# WHAT TO WORK ON
Rename "Board" to "Panel" in the rows below, starting at the line that has "What is the greatest value displayed?" and stopping after the line that has "Does any single". Give back only that span, with everything else unchanged and the pictures left out.

# SOURCE RECORDS

--------------------------------------------------

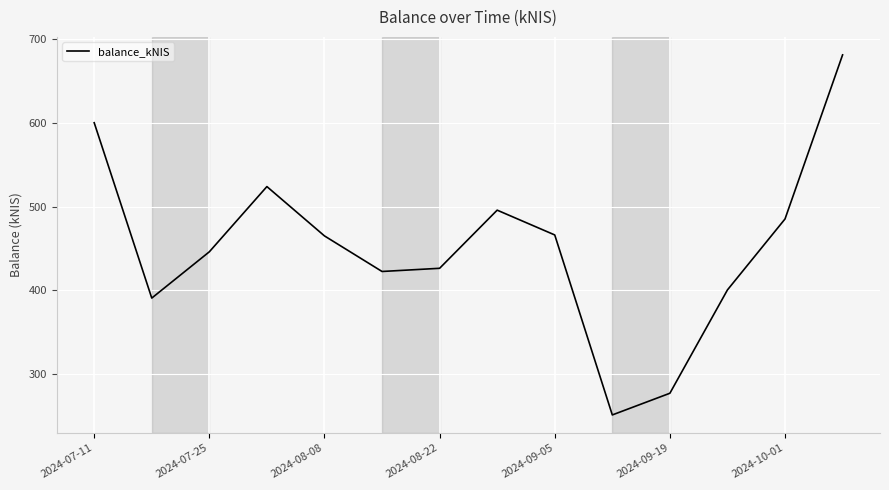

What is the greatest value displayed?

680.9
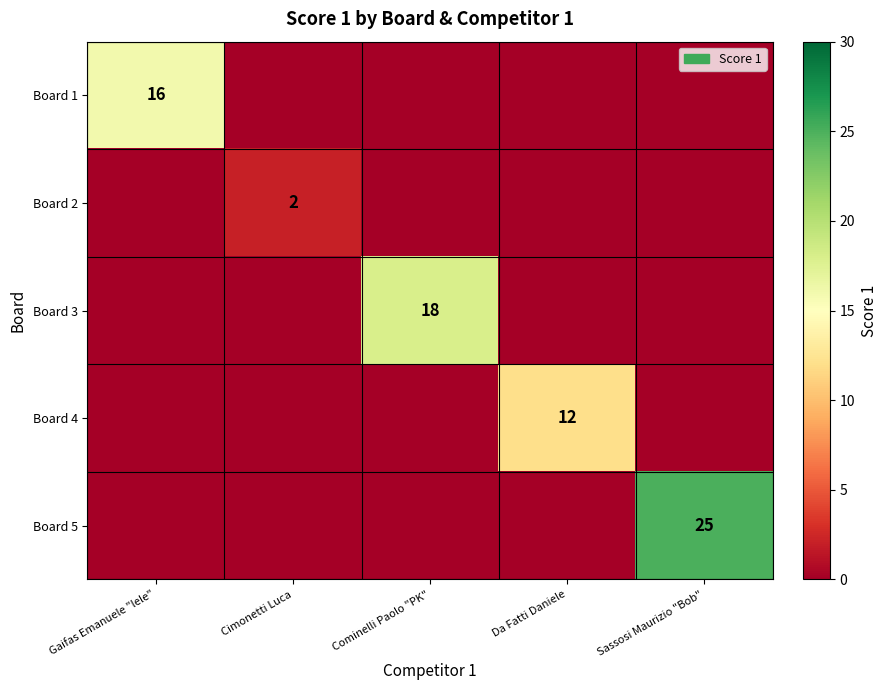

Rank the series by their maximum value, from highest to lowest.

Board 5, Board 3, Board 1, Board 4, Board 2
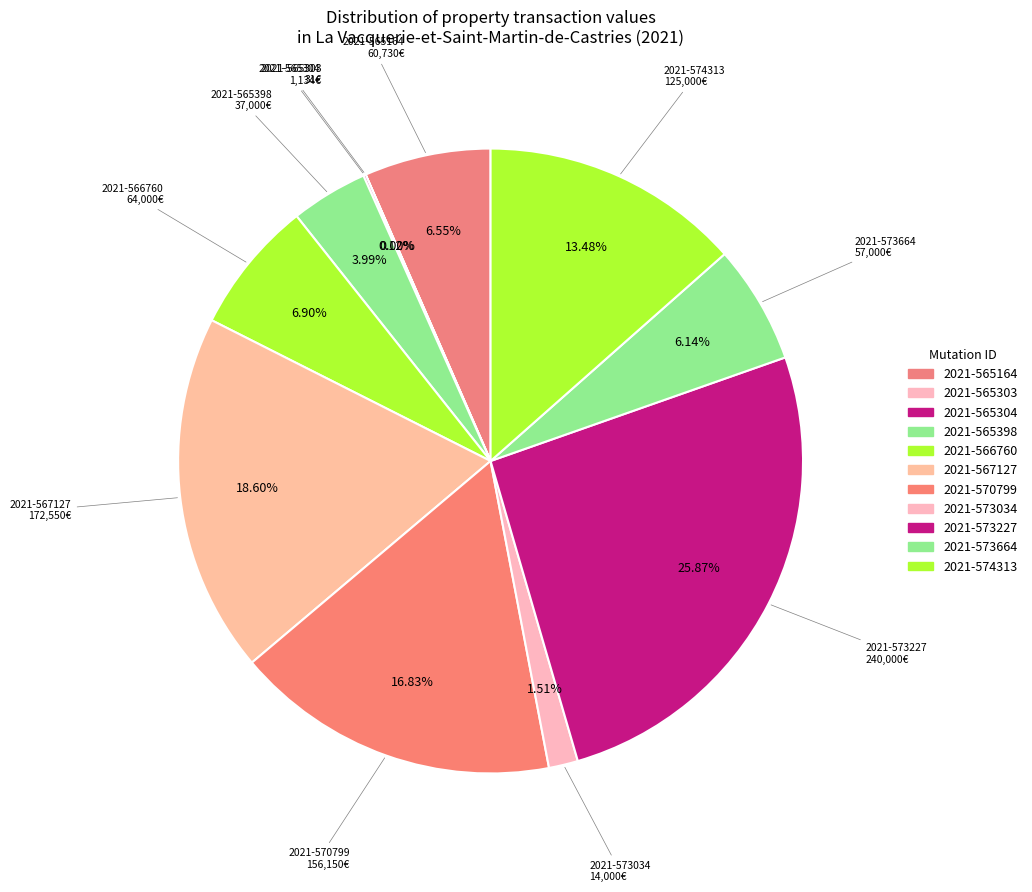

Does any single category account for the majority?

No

--------------------------------------------------

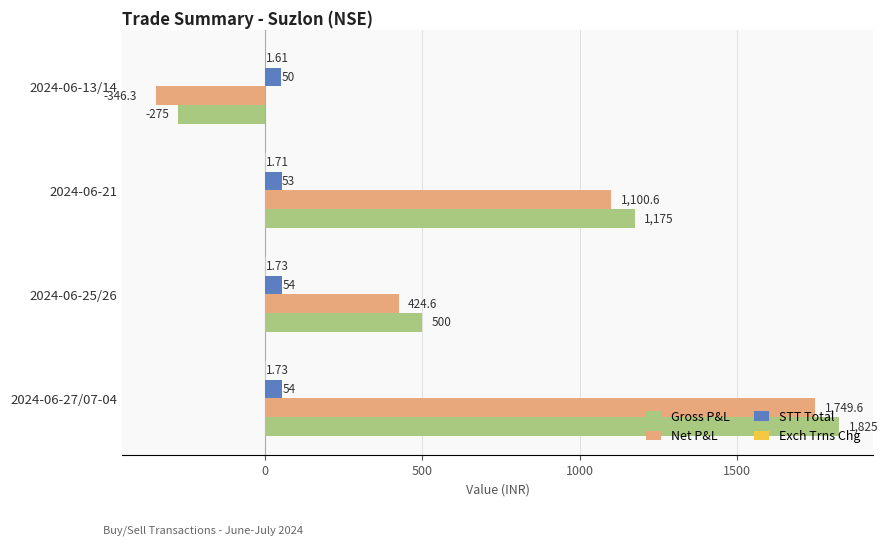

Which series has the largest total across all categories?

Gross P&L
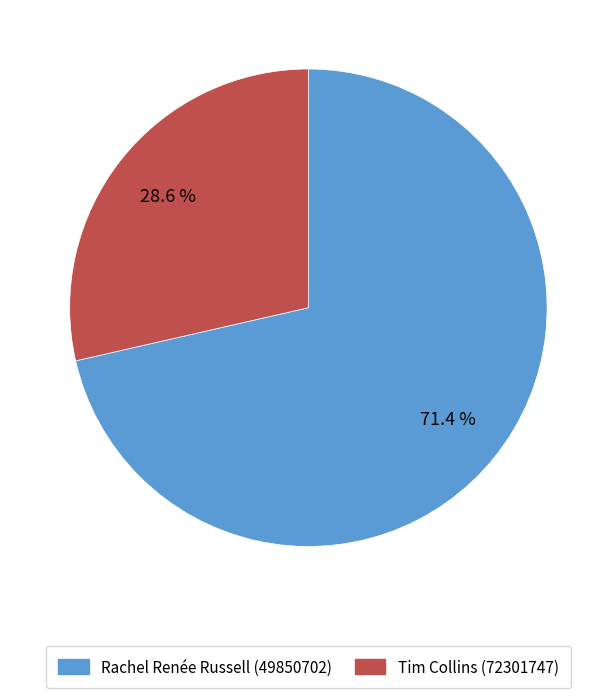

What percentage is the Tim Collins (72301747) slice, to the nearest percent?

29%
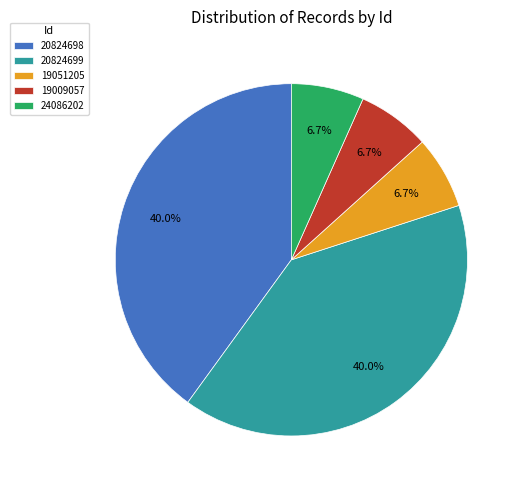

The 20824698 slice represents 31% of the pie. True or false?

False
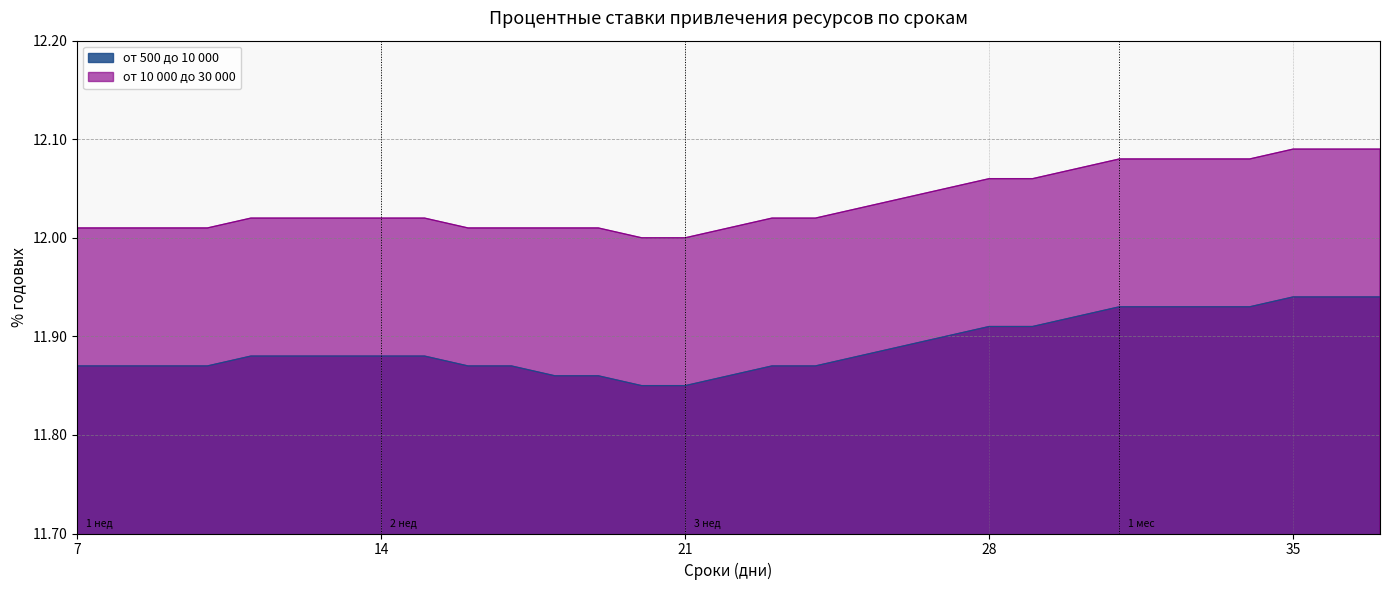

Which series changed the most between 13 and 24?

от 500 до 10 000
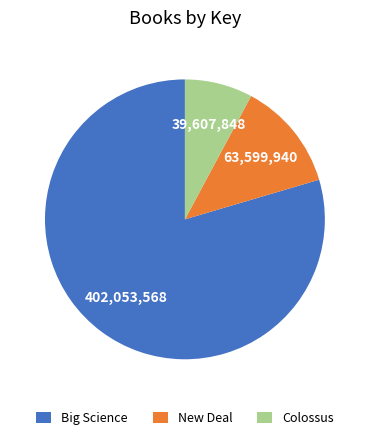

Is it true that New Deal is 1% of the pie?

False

--------------------------------------------------

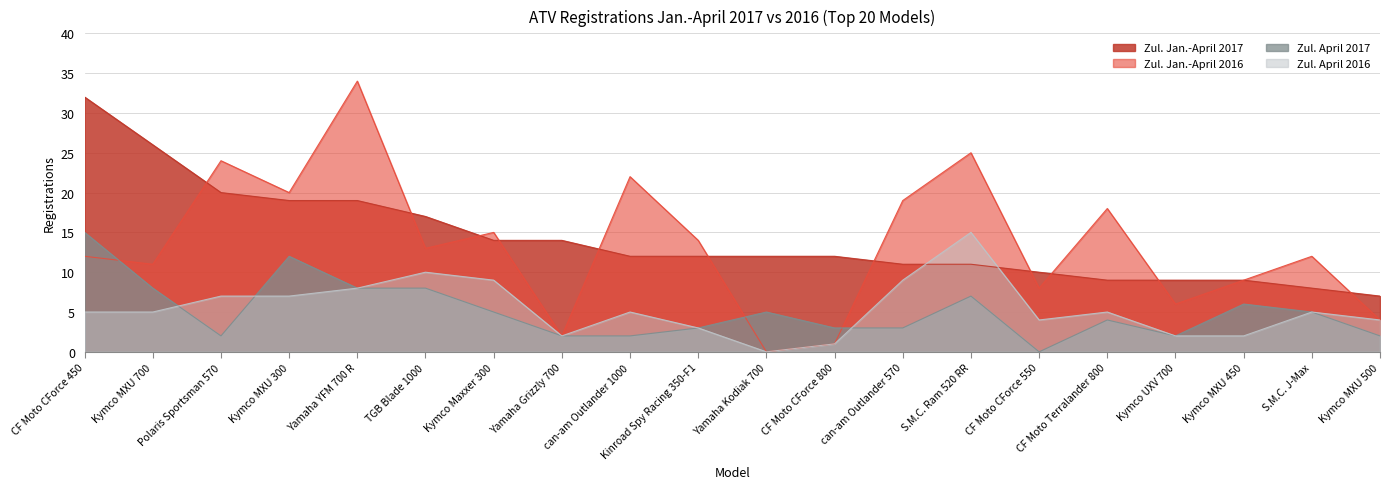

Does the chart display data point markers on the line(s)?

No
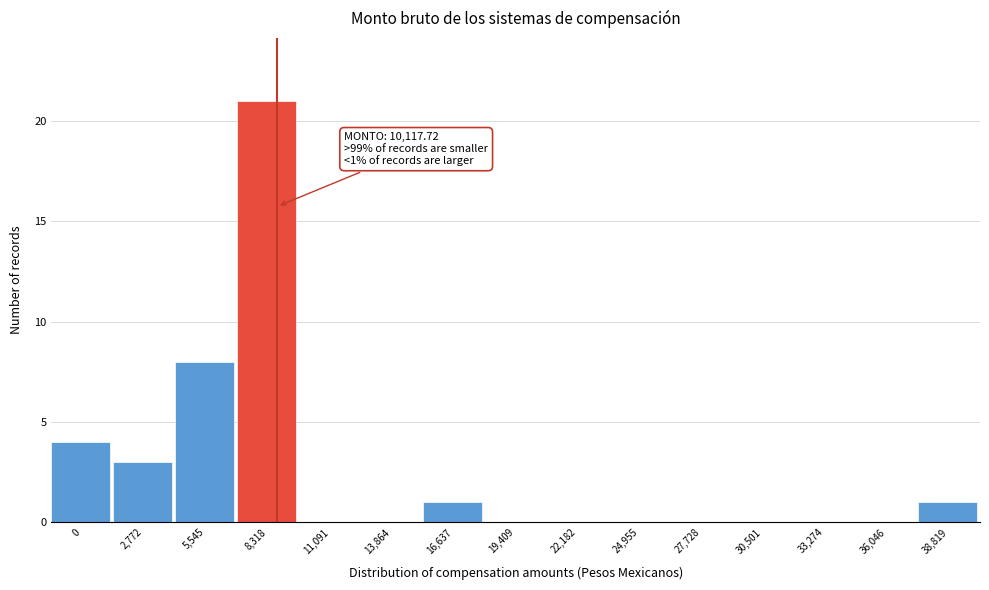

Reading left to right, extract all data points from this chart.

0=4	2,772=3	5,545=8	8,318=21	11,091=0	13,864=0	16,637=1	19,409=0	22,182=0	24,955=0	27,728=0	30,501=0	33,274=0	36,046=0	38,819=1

--------------------------------------------------

# TASK RESULT
What is the greatest value displayed?

680.9

Rank the series by their maximum value, from highest to lowest.

Panel 5, Panel 3, Panel 1, Panel 4, Panel 2

Does any single category account for the majority?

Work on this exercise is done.